While many of the images are unidentified portraits of men, women, children, couples, and groups, cows, and miscellaneous, identified images include that of Dr. Anspach (See the catalog record and finding aid to his papers under CMU. Office of the President for further information on him), George Muhlberg [men fencing], the train station at Hudson (Mich.), lumberjacks, the Michigan state capitol, the Chippewa Hotel on Mackinac Island, Dog Sleds, Lumber Yards, and numerous Straits ferries. Among the ferries are Lansing Shoal, Duluth, Tionesta, Juanita, Straits of Mackinac, City of Mackinac, City of St. Ignace, the St. Ignace, and the Majestic. Ferries identified by company name only include the Goodrich Transit Company and Arnold Transit Company.

Also of particular note in the collection are glass-plate negative advertisements for a wide variety of topics including: ad space, businesses, clothing, food, miscellaneous, newspapers, personal, products, and a theater.

Also found in the collection are some World War I “Support the War,” 1918 and undated, propaganda glass-plate negatives. Lastly, there are two Methodist Episcopal Church bulletins, one from Clarkston, 1918, and Wayne, 1912. The decision was made to not separately catalog the bulletins at this time.

Box 6 includes Miscellaneous which may be some photographic experiments with exposure. A number of the images appear to have superimposed images or other visual distortions.

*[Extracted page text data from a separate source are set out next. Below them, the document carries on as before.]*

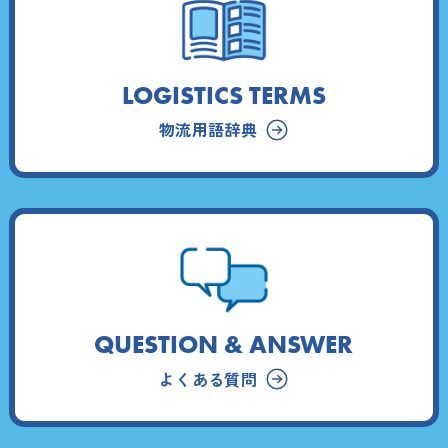
LOGISTICS TERMS
物流用語辞典
QUESTION & ANSWER
よくある質問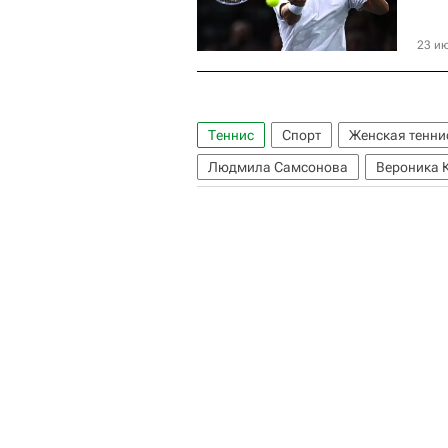
23 ию
Теннис
Спорт
Женская тенни
Людмила Самсонова
Вероника 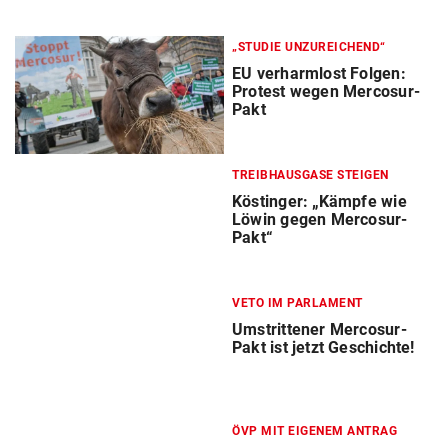
„STUDIE UNZUREICHEND“
EU verharmlost Folgen:
Protest wegen Mercosur-
Pakt
TREIBHAUSGASE STEIGEN
Köstinger: „Kämpfe wie
Löwin gegen Mercosur-
Pakt“
VETO IM PARLAMENT
Umstrittener Mercosur-
Pakt ist jetzt Geschichte!
ÖVP MIT EIGENEM ANTRAG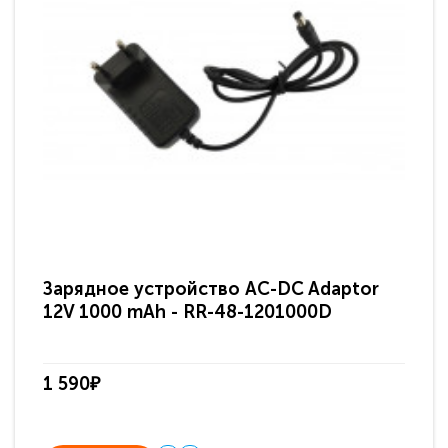
Зарядное устройство AC-DC Adaptor
Ра
12V 1000 mAh - RR-48-1201000D
ди
па
1 590₽
3 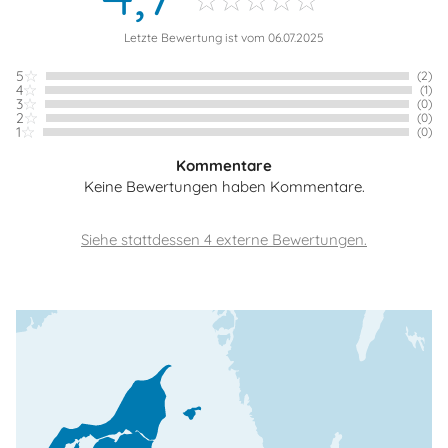
Letzte Bewertung ist vom 06.07.2025
5
(2)
4
(1)
3
(0)
2
(0)
1
(0)
Kommentare
Keine Bewertungen haben Kommentare.
Siehe stattdessen 4 externe Bewertungen.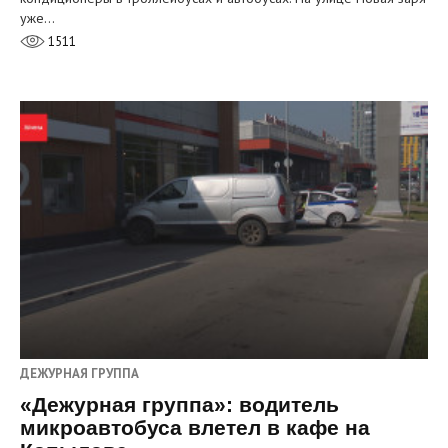
уже…
1511
ДЕЖУРНАЯ ГРУППА
«Дежурная группа»: водитель
микроавтобуса влетел в кафе на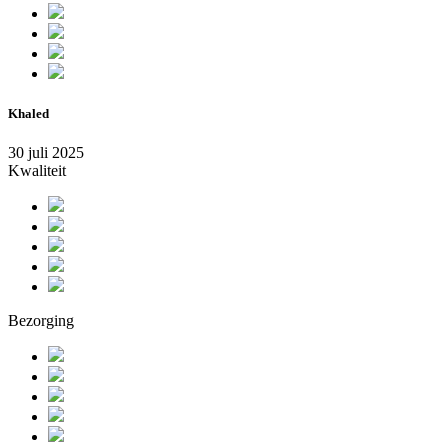
Khaled
30 juli 2025
Kwaliteit
Bezorging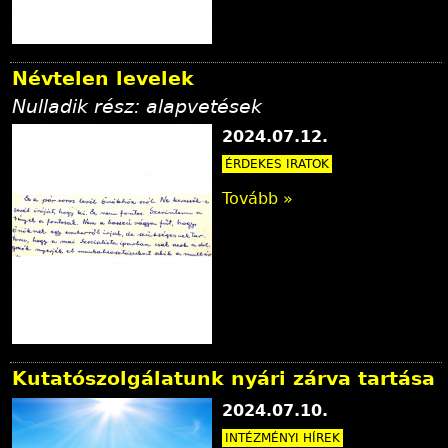
Névtelen levelek
Nulladik rész: alapvetések
2024.07.12.
ÉRDEKES IRATOK
Tovább »
Kutatószolgálatunk nyári zárva tartása
2024.07.10.
INTÉZMÉNYI HÍREK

Processing Note: Two glass-plate negatives were so badly cracked that they were withdrawn from the collection. Several others suffered damage from being cracked and/or the emulsions being almost or partial peeled away from the glass. These were scanned by the Clarke’s web master, Pat Thelen, on June 20, 2007. The originals, which could be safely housed without causing further damage to the emulsions, were retained, along with a paper print-out of the image from the scan. Those originals which were so severely deteriorated that they could not be safely housed, were withdrawn from the collection, and a CD of the scan as well as a paper print-out of the image were added to the collection in their place.